Ahhhhh trop de notes.
C’est un peu l’effet constaté au tout début de Purpose. Et pourtant, en à peine 1m30, on pourrait se dire que Human Meat allait s’engouffrer sans faire de chichi. Mais non, une fois passé la couche Grindcore / Violence sonore, on a une guitare qui semble n’en faire qu’à sa tête sur « Crook ». De quoi se laisser intriguer et porter par la vague de « Drown », piétiner par « Rebuild ».
Au-delà de l’aspect brutal qui heurte au premier abord, il y a quelques subtilités qui se dégagent : le chant sur « Invulnerability », certaines nappes de guitares et de basse ou interludes (« Coward »).
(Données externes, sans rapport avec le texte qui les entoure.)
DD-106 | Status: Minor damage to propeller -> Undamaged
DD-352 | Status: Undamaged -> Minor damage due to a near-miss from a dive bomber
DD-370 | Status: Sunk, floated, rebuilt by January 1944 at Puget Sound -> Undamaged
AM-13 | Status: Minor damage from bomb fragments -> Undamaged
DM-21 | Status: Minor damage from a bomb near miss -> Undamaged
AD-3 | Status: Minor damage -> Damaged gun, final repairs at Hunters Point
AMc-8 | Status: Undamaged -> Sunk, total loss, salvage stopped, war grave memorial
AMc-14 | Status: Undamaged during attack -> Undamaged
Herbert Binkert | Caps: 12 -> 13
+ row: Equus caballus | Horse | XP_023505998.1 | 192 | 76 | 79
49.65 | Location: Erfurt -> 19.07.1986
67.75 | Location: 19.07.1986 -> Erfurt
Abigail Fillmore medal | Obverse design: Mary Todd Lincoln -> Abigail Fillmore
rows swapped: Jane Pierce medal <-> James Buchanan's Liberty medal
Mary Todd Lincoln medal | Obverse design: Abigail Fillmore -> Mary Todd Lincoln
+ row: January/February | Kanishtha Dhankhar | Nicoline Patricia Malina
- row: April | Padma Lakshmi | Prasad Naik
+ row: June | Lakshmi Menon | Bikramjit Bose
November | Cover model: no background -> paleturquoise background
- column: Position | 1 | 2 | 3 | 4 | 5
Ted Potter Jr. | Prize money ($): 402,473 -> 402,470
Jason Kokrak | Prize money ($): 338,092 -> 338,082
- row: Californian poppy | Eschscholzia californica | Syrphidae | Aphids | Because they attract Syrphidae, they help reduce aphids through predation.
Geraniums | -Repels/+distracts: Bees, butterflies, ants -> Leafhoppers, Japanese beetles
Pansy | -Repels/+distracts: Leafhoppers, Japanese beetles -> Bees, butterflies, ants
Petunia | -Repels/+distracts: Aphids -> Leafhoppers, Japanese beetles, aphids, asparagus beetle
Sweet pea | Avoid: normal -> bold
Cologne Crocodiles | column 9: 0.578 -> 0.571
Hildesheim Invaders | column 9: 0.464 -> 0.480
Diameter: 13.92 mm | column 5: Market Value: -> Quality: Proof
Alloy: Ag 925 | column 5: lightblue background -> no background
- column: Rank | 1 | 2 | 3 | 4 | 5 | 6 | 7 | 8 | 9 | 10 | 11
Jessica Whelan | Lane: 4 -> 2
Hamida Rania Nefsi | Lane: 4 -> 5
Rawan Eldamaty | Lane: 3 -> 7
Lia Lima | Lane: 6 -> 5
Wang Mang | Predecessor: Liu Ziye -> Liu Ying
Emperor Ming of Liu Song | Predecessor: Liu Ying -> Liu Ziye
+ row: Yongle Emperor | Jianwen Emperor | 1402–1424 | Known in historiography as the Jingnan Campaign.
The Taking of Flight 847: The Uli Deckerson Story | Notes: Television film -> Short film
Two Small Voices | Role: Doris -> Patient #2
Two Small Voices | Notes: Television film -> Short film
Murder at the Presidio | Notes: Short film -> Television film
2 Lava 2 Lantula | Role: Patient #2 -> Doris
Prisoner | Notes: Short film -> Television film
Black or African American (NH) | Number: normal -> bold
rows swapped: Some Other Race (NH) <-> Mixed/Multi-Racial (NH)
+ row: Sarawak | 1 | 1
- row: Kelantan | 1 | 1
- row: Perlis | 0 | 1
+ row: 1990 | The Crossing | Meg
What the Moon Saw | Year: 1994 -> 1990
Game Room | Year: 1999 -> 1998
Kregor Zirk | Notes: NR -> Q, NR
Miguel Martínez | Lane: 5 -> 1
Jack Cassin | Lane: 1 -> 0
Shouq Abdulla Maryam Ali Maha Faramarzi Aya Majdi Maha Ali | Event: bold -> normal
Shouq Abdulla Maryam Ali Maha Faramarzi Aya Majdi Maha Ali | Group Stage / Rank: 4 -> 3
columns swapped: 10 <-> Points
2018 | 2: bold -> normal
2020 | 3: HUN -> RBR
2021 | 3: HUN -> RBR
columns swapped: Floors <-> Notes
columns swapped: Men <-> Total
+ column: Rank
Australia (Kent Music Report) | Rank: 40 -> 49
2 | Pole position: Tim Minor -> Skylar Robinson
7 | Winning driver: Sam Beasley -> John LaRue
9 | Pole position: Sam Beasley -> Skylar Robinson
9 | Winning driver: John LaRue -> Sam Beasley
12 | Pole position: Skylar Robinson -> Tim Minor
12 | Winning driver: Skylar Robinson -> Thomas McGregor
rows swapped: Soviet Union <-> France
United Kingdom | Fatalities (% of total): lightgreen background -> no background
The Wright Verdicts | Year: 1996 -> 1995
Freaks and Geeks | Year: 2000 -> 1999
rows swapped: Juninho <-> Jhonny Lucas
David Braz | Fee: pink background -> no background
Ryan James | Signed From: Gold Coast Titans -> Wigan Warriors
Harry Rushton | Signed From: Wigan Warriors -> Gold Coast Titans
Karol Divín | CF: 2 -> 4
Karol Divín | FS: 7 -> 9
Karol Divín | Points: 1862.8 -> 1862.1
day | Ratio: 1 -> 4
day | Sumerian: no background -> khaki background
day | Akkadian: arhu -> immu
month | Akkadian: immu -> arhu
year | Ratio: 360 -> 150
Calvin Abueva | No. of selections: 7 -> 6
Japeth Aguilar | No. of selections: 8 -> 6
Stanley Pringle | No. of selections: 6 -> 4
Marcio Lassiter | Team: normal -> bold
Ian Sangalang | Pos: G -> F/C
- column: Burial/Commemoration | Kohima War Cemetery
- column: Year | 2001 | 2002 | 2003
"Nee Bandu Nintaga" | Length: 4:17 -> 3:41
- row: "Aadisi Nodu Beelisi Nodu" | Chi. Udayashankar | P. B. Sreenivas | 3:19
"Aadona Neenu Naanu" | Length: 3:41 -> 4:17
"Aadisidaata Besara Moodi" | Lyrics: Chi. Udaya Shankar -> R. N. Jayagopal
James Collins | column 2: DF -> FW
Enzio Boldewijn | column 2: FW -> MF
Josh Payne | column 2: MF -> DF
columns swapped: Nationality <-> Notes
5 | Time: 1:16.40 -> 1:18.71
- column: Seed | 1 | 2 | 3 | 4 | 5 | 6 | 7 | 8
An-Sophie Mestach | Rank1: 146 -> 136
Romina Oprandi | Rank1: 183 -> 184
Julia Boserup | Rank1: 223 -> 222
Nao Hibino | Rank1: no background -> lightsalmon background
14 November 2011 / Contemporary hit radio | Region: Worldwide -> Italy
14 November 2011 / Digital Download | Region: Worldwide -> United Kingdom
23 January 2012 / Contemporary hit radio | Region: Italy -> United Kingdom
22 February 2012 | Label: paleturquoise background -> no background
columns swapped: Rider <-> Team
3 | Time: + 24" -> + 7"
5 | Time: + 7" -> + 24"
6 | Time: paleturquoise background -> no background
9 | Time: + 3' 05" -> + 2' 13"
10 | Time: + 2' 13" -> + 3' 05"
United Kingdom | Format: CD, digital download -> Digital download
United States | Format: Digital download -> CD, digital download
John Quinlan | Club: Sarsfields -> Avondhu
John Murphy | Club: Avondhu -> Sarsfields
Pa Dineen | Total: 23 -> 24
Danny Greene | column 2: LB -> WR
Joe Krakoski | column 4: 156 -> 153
En à peine moins de quinze minutes, Human Meat s’engouffre par l’ouverture béante laissée par « Crook », même si il manque parfois de justesse (« Coward » dont j’ai tendance à zapper facilement l’écoute pour son côté slow-tempo ou « V.o.W », cover de Discharge, avec un peu de chant grinçant). Certes, c’est peu de choses, mais suffisamment pour me faire apprécier plus facilement les deux premiers tiers de Purpose.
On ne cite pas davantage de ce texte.